Branded content should feature an entertaining storyline and be funny and educational in order to engage viewers, according to a new report published by crowdsourced studio Tongal, which recently polled the opinions of almost 500 freelance creatives from its vast freelance and production network.
Opinions on branded content usually come in the form of feedback from the general public and end users on social platforms, but Tongal decided to find out what writers, editors, producers, filmmakers and other creatives like to see in videos. The general consensus is that brand clips should prompt viewers to “laugh or learn.”
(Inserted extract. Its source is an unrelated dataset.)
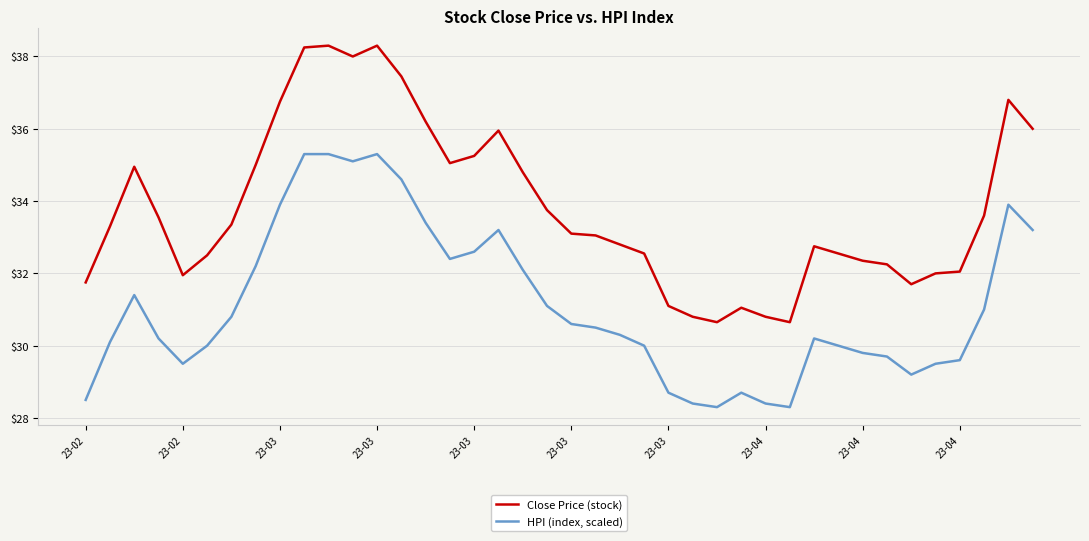

True or false: Close Price (stock) and HPI (index, scaled) cross at least once.

False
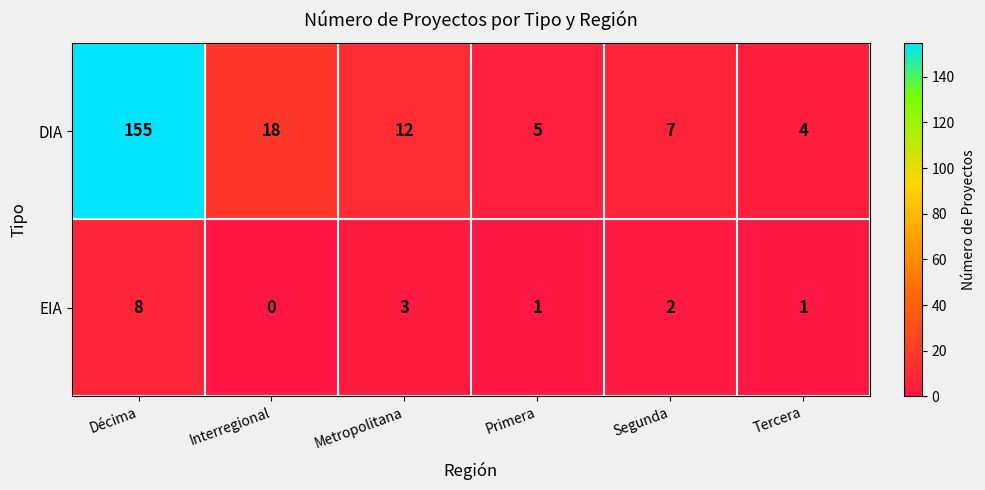

Rank the series at Metropolitana from highest to lowest value.

DIA, EIA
Tongal has released an infographic featuring some of the most interesting results from the survey, and perhaps most surprisingly, creatives believe that being “skippable” is the top quality for an advertising experience. Almost a third said that the ability to skip past a clip is important, which placed it ahead of “nonintrusive” (26 per cent), “relevant” (13 per cent) and “creative” (11 per cent).
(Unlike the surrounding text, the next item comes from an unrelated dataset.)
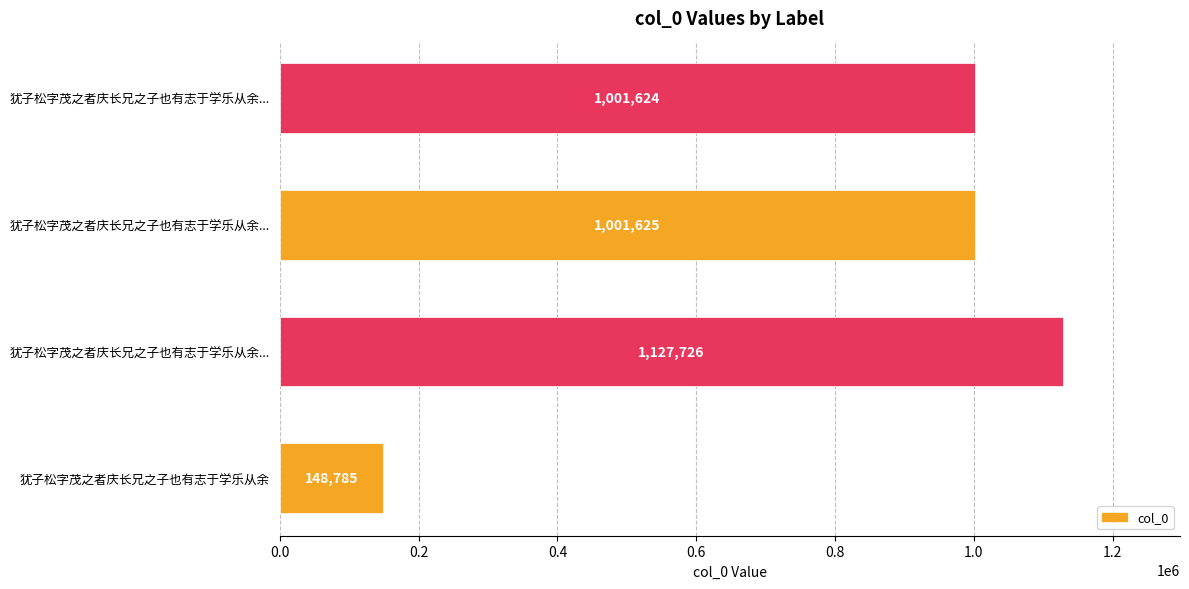

How many data points are less than 1001625?

2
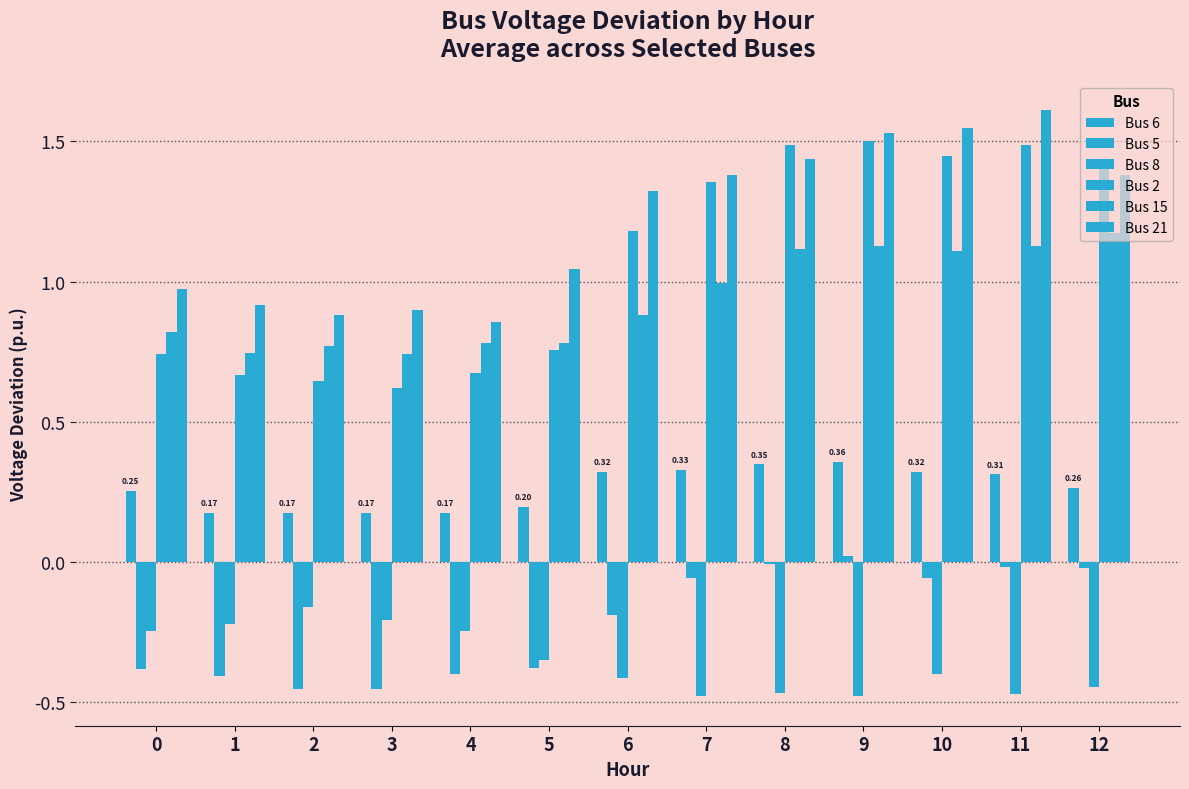

Which label corresponds to the largest value in the chart?

11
“People don’t want to be interrupted, they want to be empowered,” Tongal co-founder and CCO James DeJulio said. “They’re just saying: ‘If you ask for my attention, which is a big commitment, you better have something worthy to say.’”
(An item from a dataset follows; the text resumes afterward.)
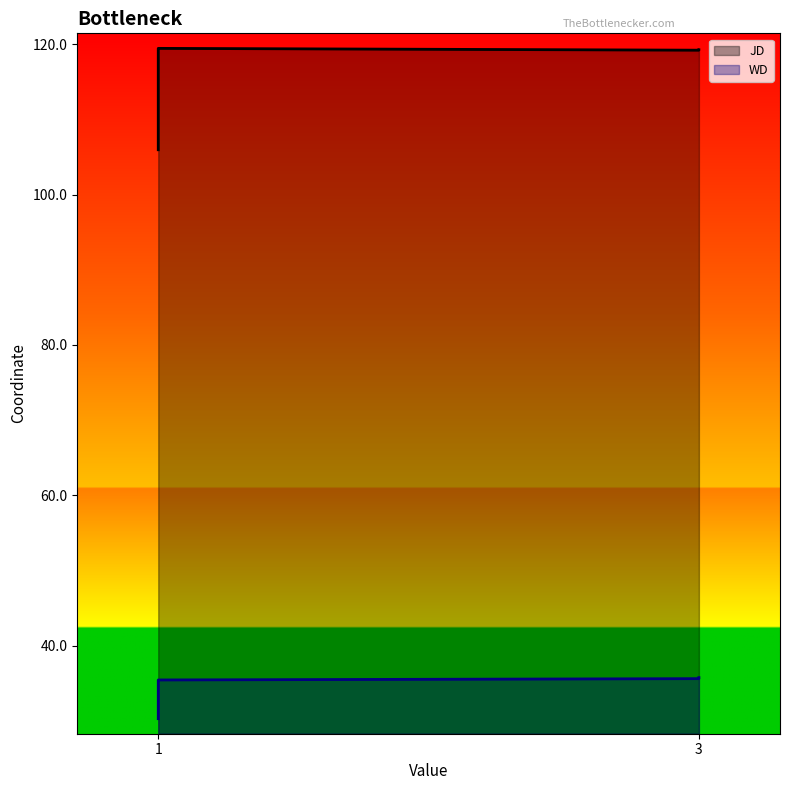

Which has a higher value, 3 or 1?

3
Creatives also prefer authentic experiences in videos, as 51 per cent said that they are “very likely” to watch branded content with real people compared to just 30 per cent for content featuring celebrities and influencers. The presence of the latter also means that 26 per cent of respondents would be unlikely to watch the clip.
When asked about the best creative advice for brands, the top answer from the respondents involves being more receptive to new ideas. Other tips for delivering engaging content campaigns include seeking a diversity of new ideas, allowing for more creative freedom and outlining a clearly defined brief.
Creatives also revealed some of their own personal motivations for working on certain campaigns and branded content. More than a quarter of respondents said that their personal passion for the assignment is of utmost importance, and this factor appears to outweigh the potential for outside recognition for a project, as only five per cent said that the “chance to win awards” is a top priority.